Lucifer devint très docile en sentant la sincérité dans les paroles de l'homme. Les gens qui l'entouraient étaient des chevaliers entraînés qu'il ne pourrait pas affronter.

« O-où m'emmenez-vous ? Dites-moi juste ça. »

Lucifer se plaignit que c'était injuste, mais aucune réponse ne vint.

Les chevaliers mirent un bandeau noir sur les yeux de Lucifer, le jetèrent dans le wagon et partirent pour la résidence du Grand-Duc.

***

DeHeen dormait profondément dans sa chambre. Ses yeux s'ouvrirent net lorsqu'il sentit quelqu'un approcher de l'extérieur.

Il jeta un coup d'œil à l'horloge. Il était une heure du matin. Sa vigilance monta, se demandant qui osait s'approcher de lui.

Tandis qu'il patientait en retenant son souffle, un léger coup retentit à la porte.

« Votre Grâce, c'est Ben. »

« Entre. »

DeHeen baissa sa garde et se leva en entendant la voix de Ben.

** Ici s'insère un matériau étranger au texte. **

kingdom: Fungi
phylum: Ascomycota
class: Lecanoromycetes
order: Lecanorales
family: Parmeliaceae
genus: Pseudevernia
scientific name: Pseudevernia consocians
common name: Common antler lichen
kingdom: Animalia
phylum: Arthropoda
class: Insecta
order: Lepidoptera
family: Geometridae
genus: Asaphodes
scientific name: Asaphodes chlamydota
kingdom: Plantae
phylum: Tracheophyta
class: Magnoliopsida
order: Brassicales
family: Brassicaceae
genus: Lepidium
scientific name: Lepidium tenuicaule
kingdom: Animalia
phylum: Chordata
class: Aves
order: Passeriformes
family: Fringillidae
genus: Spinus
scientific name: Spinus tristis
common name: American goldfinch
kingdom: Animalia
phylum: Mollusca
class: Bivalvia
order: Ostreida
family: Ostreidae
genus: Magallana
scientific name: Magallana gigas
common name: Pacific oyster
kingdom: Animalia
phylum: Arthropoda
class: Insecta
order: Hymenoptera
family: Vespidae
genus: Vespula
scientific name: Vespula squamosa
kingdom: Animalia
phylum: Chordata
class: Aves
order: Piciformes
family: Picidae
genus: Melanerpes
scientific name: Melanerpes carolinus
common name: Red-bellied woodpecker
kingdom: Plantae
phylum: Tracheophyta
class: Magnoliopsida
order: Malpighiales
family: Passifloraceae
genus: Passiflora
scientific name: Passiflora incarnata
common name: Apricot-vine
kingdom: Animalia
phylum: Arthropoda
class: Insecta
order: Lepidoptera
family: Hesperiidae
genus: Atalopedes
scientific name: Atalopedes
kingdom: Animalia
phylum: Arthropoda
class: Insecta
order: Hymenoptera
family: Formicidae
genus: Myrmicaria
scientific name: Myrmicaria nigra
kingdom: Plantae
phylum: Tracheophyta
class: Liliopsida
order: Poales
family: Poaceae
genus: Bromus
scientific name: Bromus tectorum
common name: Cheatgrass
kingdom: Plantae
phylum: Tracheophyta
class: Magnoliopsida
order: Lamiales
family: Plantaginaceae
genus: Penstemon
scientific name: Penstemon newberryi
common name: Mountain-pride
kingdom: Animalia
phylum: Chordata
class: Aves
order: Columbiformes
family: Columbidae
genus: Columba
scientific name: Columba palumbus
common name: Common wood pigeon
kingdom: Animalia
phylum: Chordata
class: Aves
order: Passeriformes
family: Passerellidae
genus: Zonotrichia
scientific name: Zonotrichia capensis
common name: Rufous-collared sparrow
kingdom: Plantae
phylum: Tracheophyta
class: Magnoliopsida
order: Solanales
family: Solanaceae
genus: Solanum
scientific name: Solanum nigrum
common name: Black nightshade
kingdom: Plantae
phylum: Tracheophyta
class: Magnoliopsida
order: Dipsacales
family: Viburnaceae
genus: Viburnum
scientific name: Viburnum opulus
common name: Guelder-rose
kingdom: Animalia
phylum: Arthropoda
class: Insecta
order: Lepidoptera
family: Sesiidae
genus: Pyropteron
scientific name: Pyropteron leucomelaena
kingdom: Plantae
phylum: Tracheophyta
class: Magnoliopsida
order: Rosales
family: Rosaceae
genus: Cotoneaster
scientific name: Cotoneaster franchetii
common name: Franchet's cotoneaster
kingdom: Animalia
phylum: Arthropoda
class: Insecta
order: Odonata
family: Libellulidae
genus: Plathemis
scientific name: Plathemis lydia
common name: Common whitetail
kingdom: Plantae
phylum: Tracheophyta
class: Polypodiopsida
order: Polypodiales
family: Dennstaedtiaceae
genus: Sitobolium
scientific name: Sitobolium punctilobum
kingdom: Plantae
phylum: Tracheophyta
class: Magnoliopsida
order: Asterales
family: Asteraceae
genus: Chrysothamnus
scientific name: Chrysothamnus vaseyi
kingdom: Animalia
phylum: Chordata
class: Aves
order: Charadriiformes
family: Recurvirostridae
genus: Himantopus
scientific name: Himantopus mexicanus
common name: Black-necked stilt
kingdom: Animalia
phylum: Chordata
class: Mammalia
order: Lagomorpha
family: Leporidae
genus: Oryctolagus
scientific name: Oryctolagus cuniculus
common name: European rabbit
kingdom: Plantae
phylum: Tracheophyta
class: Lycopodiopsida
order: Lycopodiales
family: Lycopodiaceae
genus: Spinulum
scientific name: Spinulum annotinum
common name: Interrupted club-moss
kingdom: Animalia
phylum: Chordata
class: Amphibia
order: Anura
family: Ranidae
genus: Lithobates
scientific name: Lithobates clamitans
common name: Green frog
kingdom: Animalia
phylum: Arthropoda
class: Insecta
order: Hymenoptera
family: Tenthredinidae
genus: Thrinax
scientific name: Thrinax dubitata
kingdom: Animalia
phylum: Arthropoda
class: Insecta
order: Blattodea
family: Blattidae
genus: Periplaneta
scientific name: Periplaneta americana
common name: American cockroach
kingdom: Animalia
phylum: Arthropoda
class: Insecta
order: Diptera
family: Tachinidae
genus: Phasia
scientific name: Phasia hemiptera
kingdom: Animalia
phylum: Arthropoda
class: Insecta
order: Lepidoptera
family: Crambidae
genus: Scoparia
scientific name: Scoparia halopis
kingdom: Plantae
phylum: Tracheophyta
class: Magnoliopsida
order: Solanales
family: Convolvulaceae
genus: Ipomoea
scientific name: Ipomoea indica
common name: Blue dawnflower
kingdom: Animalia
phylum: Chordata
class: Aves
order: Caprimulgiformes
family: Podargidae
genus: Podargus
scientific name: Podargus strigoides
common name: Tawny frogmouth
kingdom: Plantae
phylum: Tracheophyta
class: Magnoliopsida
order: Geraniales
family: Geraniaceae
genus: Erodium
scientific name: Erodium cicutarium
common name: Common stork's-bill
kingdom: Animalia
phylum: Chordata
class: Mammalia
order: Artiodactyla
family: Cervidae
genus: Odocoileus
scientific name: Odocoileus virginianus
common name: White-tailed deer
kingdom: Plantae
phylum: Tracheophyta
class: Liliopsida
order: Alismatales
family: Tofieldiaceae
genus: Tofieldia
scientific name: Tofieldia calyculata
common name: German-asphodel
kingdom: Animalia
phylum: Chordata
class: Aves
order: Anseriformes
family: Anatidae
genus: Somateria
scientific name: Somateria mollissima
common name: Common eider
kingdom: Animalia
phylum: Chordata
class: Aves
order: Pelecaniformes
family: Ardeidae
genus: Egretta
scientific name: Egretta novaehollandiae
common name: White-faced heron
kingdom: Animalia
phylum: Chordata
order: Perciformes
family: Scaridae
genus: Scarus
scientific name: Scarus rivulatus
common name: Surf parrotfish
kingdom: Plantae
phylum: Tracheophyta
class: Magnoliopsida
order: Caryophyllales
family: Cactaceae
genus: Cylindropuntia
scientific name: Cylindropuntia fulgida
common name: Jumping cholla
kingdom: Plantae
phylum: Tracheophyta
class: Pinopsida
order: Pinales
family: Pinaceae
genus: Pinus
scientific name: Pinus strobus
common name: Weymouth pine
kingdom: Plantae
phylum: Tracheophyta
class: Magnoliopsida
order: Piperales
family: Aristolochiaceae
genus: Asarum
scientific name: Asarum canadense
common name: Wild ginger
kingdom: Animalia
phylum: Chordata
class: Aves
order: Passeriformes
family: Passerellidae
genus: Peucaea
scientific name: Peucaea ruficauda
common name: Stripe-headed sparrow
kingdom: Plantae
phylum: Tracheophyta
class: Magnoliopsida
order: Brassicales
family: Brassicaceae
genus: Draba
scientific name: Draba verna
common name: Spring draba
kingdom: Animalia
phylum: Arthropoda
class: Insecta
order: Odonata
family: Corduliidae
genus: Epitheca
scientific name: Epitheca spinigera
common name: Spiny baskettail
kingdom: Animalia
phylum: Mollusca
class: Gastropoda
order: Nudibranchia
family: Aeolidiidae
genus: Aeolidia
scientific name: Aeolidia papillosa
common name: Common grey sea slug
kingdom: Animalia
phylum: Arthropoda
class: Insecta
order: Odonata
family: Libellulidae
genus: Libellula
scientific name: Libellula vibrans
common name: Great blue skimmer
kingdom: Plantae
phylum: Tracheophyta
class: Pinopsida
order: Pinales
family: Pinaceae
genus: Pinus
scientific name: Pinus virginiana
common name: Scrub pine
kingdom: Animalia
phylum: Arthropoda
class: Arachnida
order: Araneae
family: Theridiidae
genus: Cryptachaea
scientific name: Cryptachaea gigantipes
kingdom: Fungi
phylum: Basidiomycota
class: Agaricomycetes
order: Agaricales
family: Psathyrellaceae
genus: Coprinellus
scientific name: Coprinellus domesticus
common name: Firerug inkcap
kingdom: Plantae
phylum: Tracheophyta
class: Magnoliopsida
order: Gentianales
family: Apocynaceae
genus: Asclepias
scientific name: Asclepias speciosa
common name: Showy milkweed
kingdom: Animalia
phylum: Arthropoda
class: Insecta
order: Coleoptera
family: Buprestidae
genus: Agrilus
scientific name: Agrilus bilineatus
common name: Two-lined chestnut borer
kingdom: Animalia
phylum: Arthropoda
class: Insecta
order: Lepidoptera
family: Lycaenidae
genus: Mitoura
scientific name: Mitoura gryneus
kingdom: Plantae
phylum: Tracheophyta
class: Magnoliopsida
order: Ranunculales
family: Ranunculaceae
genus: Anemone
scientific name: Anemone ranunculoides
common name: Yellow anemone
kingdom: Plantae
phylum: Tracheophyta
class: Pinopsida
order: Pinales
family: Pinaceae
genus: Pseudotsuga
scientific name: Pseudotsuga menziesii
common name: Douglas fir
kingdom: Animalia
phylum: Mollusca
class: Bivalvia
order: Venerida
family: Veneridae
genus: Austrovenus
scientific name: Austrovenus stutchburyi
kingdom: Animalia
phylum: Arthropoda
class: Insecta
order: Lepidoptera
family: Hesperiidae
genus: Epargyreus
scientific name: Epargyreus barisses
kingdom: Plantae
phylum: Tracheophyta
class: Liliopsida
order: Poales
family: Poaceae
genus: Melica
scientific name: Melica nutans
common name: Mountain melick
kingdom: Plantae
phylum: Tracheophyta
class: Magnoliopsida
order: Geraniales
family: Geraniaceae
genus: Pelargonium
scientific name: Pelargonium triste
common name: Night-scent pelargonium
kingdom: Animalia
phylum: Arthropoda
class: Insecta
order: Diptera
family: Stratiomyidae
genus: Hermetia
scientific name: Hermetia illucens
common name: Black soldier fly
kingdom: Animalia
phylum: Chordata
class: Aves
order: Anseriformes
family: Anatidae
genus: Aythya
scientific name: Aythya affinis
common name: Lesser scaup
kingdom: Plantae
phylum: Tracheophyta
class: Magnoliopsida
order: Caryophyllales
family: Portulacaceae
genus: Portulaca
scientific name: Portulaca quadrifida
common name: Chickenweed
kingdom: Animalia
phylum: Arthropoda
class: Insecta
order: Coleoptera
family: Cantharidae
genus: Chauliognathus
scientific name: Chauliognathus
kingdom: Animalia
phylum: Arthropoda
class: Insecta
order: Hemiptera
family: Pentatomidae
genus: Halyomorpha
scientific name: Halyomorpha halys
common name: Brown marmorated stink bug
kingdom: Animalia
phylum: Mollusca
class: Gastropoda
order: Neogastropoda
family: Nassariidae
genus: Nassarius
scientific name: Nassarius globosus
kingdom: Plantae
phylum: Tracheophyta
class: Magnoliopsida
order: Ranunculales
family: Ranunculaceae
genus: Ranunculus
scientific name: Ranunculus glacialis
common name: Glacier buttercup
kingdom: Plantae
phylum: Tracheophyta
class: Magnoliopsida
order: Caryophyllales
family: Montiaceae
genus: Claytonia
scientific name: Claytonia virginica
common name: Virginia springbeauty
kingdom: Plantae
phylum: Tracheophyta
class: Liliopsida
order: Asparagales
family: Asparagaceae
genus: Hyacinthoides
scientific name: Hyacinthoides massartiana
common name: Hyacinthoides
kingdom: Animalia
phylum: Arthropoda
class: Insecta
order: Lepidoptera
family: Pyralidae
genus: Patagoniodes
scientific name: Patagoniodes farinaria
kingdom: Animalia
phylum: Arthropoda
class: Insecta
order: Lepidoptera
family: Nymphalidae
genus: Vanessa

Il couvrit son torse nu d'une robe de chambre noire et marcha avec aisance vers la fenêtre.

« Je m'excuse d'interrompre votre repos, mais Votre Grâce m'avait ordonné de me rendre auprès de vous dès que je recevrais la nouvelle. »

Une étincelle s'alluma dans les yeux indifférents de DeHeen. Il se frotta le menton, son regard scintillant d'une lueur destructrice.

Récemment, il n'y avait qu'un seul ordre pour lequel Ben se serait précipité pour lui rendre compte, peu importe l'heure.

« Vous avez attrapé Lucifer ? »

« C'est exact. Je viens de recevoir un appel nous informant qu'ils l'ont enfermé dans les cachots. »

« Allons-y. »

DeHeen saisit son épée et quitta la pièce sans hésiter.

Ses yeux brillaient d'hostilité tandis qu'il se dirigeait vers Lucifer.

Son expression actuelle était une de celles qui avaient disparu depuis l'apparition de Dania.

Même Ben, qui le suivait, était anxieux. Cette énergie était presque la même que celle que son maître possédait avant de partir en guerre.

« Votre Grâce… Si cela ne vous dérange pas, je prendrai l'épée. »

« Pourquoi ? »

DeHeen tourna la tête et fixa Ben. Ben ressentit une suffocation accablante face à son regard sans pitié. Il avala sa salive.

« Nous ne pouvons pas laisser votre colère prendre le dessus. Ce ne serait pas bien si vous le tuiez. »

« … C'est vrai. »

DeHeen en tira la même conclusion. Il tendit son épée à Ben.